So there’s some serious to-ing and fro-ing here and it is likely to continue for some time. Hats off to Semenya for fighting her corner. Let’s hope that she doesn’t ever feel that it is not worth the fight.
It feels ridiculous to be saying this in early June, but the County Championship is over already – and sadly it is the last of its kind, before the ECB’s restructure.

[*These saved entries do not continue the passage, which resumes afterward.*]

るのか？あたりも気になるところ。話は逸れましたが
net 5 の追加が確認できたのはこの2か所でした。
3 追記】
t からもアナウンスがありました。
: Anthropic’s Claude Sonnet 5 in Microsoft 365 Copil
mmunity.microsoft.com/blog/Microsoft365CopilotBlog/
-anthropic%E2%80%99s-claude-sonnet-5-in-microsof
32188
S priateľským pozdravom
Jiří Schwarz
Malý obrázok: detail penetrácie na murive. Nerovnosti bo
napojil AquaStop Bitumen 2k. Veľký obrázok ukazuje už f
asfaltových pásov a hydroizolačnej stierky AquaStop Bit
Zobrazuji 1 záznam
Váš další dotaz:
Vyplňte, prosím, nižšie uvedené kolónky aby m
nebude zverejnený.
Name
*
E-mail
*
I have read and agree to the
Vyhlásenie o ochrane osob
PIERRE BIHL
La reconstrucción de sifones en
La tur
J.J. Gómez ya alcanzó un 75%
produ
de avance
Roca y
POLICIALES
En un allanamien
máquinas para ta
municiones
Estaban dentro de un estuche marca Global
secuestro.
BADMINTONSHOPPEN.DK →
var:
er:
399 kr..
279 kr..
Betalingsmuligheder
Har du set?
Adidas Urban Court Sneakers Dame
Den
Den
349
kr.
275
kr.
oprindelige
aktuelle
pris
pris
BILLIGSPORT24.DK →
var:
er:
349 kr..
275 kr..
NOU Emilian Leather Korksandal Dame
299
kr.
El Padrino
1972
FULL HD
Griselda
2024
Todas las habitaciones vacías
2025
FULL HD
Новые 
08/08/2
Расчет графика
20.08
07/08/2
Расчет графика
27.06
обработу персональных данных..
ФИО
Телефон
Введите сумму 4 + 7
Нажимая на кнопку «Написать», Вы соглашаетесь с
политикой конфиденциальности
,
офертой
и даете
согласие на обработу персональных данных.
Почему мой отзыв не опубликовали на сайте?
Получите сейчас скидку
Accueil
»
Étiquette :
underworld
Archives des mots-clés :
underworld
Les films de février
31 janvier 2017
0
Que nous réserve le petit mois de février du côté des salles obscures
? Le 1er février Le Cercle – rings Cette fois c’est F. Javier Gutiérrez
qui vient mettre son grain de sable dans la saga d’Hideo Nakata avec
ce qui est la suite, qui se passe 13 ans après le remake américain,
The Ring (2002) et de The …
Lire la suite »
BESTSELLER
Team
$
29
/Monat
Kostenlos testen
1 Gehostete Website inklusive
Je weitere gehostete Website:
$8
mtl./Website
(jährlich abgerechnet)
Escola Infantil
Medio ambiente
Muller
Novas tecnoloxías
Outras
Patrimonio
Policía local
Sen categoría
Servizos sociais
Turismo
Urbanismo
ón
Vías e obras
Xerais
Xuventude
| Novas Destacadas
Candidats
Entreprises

In the final round of fixtures, the results were as follows:
Hampshire 273/9 (50 overs) 18 points beat Surrey 81 all out (21.4 overs) 5 points
Kent 108 all out (31.2 overs) 4points lost to Sussex 268/6 (50 overs) 18 points
Nottinghamshire 198/7 (47 overs) 7 points lost to Yorkshire 209/8 (47 overs) revised target 206 from 47 overs, 17 points
Warwickshire 148/4 (39 overs) 3 points lost to Lancashire 58/1 (5.4 overs) revised target 58 from 10 overs, 15 points
Kent finish top and are the last County Champions with 106 points from seven games. Yorkshire finish second on 93.

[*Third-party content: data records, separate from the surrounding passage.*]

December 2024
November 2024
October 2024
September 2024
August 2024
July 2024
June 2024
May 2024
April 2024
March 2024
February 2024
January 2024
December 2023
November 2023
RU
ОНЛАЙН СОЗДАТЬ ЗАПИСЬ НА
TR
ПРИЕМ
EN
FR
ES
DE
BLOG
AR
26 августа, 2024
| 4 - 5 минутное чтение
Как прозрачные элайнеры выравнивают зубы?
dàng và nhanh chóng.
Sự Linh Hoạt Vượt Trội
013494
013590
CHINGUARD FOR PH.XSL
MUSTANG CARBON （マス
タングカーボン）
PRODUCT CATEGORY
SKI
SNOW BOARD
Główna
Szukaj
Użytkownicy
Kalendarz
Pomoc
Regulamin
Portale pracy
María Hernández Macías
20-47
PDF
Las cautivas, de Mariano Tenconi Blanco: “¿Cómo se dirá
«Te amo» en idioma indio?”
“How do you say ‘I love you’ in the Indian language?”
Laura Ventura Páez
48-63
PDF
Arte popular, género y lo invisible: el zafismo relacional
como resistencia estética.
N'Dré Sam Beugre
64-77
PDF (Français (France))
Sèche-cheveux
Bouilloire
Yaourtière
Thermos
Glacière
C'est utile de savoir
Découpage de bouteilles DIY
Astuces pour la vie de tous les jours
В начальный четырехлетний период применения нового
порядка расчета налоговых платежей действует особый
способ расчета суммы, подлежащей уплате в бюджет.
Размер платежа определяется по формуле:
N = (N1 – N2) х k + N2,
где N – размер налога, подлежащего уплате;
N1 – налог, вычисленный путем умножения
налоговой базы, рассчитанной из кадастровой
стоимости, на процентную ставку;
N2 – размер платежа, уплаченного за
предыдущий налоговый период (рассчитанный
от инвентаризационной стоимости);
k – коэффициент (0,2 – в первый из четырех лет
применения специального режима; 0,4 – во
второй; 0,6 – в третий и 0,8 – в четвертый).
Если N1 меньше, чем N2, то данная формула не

Durham 175 all out (47.5 overs) 4 points lost to Cricket Wales 179/4 (28.5 overs) 18 points
Middlesex 166 all out (48.3 overs) 17 points beat Berkshire 146 all out (47.3 overs) 6 points
Worcestershire 138/7 (43 overs) revised target 194 from 43 overs, 6 points lost to Essex 197/8 (43 overs) 17 points
Middlesex finish top with 102 points from 7 games. Berkshire finish second on 92. There was one game abandoned between Devon and Somerset. They are due to try to play it again, but whatever the result, it will not affect the top of the table.

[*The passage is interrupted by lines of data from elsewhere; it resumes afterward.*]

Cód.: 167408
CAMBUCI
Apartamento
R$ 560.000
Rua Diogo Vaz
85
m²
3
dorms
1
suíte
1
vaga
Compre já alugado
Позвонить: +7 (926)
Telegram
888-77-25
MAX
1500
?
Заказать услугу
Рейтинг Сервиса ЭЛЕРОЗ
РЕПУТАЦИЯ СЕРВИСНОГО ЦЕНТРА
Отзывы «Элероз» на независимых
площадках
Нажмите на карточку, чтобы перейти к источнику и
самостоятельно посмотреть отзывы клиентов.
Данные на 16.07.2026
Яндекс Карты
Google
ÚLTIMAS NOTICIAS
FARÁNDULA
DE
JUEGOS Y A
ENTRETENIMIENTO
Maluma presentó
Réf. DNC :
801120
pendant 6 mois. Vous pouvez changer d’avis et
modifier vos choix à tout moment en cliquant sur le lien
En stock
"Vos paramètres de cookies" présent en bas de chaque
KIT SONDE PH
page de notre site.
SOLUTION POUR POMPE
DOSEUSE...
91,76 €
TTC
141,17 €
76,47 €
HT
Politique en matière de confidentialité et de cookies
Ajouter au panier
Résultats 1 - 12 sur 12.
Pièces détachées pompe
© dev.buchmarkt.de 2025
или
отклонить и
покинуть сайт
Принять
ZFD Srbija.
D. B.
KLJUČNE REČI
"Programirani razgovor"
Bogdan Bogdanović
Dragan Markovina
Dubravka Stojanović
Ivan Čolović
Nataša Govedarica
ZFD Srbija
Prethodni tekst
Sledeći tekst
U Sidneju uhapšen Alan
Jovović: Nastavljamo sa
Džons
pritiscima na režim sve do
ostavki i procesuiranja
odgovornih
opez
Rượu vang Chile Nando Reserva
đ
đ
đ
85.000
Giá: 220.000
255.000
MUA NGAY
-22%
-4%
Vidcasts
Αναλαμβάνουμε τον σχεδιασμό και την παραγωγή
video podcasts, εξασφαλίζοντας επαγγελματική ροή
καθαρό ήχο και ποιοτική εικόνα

After 23 years, the County Championship ends here. From 2020 the set-up will be radically different. County cricket will be cut from 34 teams to 8-10 – negotiations are still ongoing.
According to the ECB, the thinking behind the restructure is to encourage professionalism and the chance for women to make a living in the sport they love. They aim to see around 90 women making a living in cricket within four years.
The locations of the teams have not yet been decided, but they will play both 50 overs and T20 cricket. There will also be a Women’s Hundred (yippee) with the same team names as the men’s tournament.
I don’t think it’s too dramatic to say that the future of women’s cricket in England is at stake here and we must trust (but do we?) that the ECB has its wellbeing at heart.
More to follow as the details are revealed.